**PROBLEM REQUIREMENTS**
How many lines in the material contain the string "미프진으로"? Only the number is wanted.

**WORKING DATA**
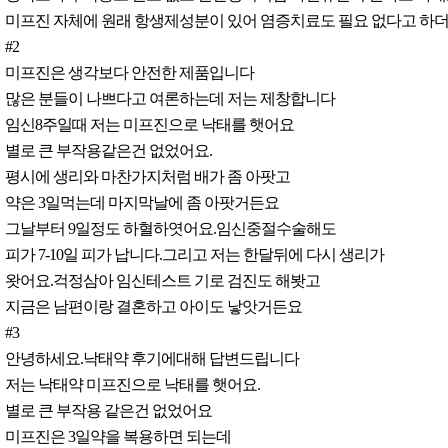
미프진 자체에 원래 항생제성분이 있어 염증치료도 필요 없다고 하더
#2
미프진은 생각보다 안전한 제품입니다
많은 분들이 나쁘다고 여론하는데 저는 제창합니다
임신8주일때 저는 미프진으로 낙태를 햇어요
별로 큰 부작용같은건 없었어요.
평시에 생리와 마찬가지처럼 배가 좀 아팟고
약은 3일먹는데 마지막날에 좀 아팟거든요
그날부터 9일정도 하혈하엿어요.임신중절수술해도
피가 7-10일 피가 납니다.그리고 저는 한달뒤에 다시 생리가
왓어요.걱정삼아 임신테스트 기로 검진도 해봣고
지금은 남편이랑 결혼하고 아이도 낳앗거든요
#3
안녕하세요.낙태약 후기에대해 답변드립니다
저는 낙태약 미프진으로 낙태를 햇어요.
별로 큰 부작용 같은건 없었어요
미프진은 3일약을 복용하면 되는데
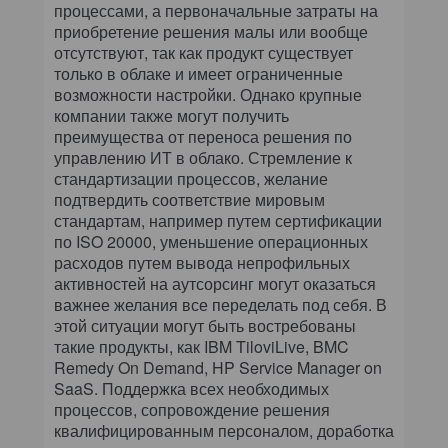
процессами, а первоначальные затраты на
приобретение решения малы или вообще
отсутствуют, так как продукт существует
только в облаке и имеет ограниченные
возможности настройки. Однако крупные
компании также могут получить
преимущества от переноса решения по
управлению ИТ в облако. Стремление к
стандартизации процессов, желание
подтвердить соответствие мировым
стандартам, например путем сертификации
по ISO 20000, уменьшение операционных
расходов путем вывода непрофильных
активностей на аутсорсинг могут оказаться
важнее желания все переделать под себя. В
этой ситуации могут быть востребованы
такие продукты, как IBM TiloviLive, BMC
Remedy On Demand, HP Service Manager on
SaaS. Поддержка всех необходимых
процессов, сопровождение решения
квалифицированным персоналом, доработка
...
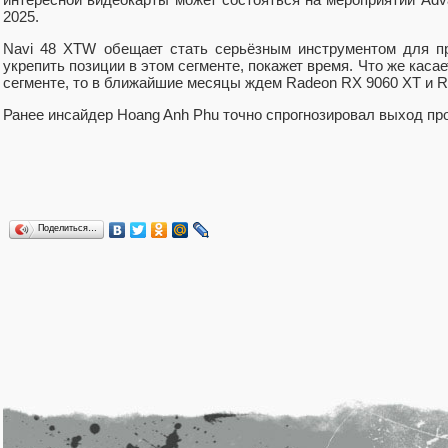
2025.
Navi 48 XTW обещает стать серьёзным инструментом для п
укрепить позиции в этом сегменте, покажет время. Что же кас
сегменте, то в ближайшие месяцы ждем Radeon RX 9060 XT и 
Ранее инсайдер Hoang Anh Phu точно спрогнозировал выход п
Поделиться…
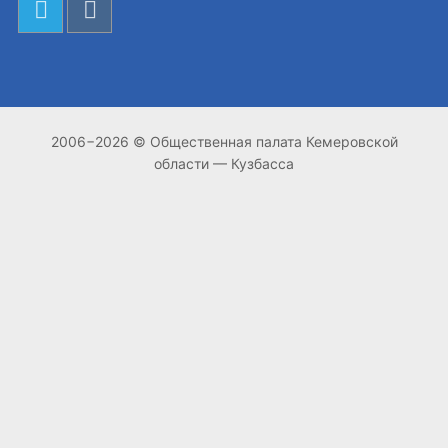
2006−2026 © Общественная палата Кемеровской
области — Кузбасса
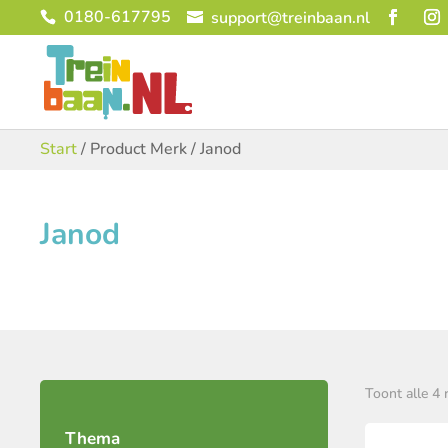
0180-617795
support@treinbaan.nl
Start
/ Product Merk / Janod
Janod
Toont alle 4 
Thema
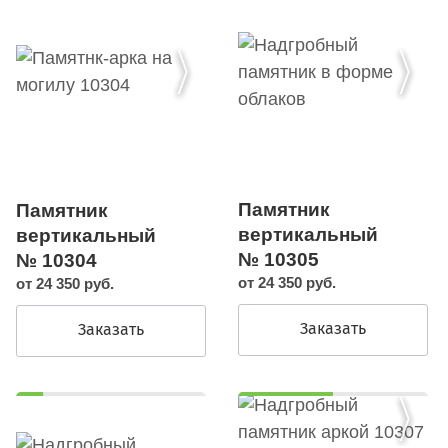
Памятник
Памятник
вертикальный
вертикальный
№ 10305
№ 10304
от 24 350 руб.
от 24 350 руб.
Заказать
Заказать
...
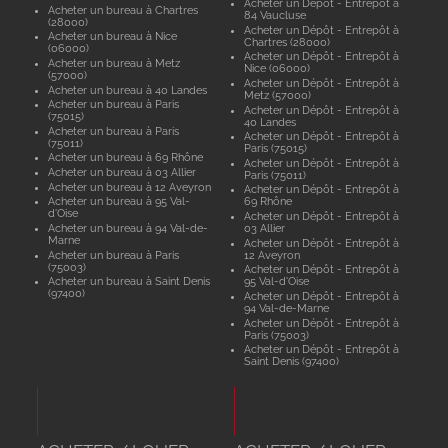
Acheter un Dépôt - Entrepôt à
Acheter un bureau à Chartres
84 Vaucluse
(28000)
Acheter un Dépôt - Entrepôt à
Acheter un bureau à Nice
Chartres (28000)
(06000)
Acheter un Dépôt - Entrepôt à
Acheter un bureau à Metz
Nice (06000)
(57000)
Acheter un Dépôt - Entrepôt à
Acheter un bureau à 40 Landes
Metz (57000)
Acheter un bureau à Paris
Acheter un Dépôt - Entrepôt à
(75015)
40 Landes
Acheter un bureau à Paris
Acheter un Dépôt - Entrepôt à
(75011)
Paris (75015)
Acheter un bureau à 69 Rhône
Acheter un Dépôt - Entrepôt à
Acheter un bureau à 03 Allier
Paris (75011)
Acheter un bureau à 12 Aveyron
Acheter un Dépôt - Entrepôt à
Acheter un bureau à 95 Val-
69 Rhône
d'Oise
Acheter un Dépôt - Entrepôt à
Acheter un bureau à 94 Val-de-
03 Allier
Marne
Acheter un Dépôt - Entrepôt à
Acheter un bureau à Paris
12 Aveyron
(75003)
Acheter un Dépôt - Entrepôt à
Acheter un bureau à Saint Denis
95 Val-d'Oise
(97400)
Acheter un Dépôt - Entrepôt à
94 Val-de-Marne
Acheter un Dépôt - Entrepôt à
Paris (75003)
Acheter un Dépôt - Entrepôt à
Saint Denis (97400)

**RESPONSE AREA**
2